Ein Jahr Große Koalition: Wandel durch Anpassung?

Die SPD hat ihre Krise überwunden – der Erfolg ist das Ergebnis solider Aufräumarbeiten. Ein mutiger Plan fehlt ihr.

Sigmar Gabriels Taktik erscheint wie eine spiegelsymmetrische Imitation von Angela Merkels Erfolgsrezept. Bild: dpa

Bei der SPD läuft es blendend. In 16 von 18 Bundesländern sitzen Sozialdemokraten in der Regierung, nur in Bayern und Hessen ist die SPD nicht an der Macht. Das ist bemerkenswert, denn 2005 war die SPD geradezu von der Landkarte verschwunden. Sogar SPD-Hochburgen wie Nordrhein-Westfalen und Hamburg waren an die CDU gefallen. Dass sie die Spätschäden der Schröder-Ära nun überwunden hat, ist angesichts der tiefen Identitätskrise der Partei und den ernüchternden Ergebnissen bei den Bundestagswahlen seit 2005 keineswegs selbstverständlich.

Der Erfolg ist das Ergebnis solider Aufräumarbeiten. Die Partei hat sich – moderiert von Sigmar Gabriel – wieder versöhnt, untereinander und mit den Gewerkschaften. Sie hat mit Mindestlohn und Rente mit 63 die Kollateralschäden der rot-grünen Bundesregierung halbwegs repariert. Langsam und unauffällig, gewissermaßen sozialdemokratisch, fand die SPD zu sich zurück.
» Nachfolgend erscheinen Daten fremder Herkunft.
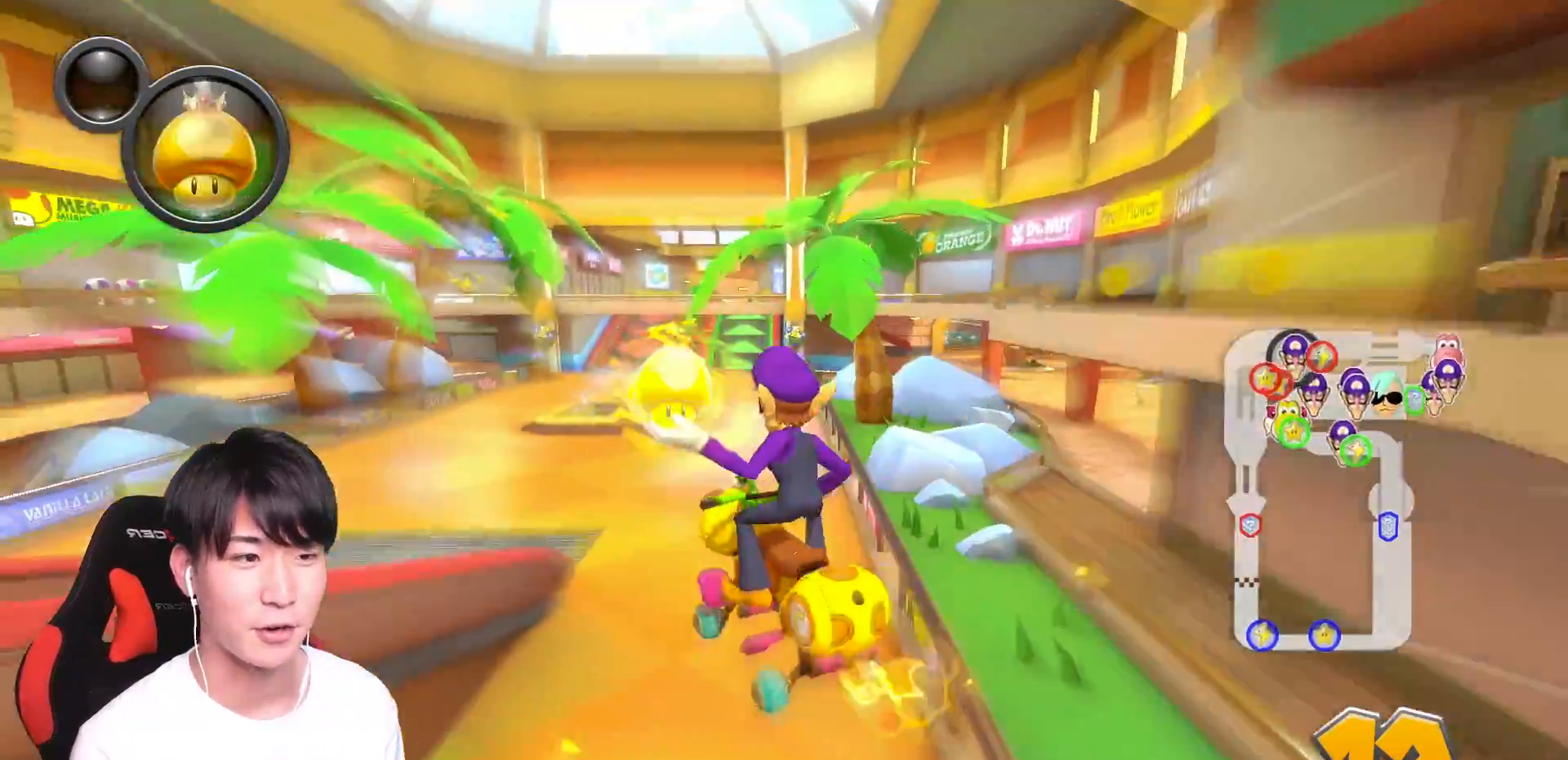
{"buttons": ["A"], "left_stick": "right", "right_stick": "center", "events": [[17, "R1", "up"], [83, "L1", "up"], [167, "L1", "down"], [283, "L1", "up"], [367, "L1", "down"], [467, "L1", "up"]]}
Auch den zweiten Defekt hat sie einigermaßen abgedämpft. Die SPD ist eine Großorganisation, die schrumpft. Nicht mehr so dramatisch wie nach der Agenda 2010, trotzdem verliert sie weiter stetig Mitglieder. So einen Abstieg kann eine Volkspartei durch Trotzreaktionen noch verschärfen – oder gelassen managen. Lange beharrte die SPD-Spitze gegenüber Grünen und Linkspartei auf dem Anspruch, als einzige Partei links der Mitte Regierungen führen zu dürfen. Winfried Kretschmann und Bodo Ramelow zeigen, dass die SPD lernfähig ist – langsam, stockend, unter Schmerzen.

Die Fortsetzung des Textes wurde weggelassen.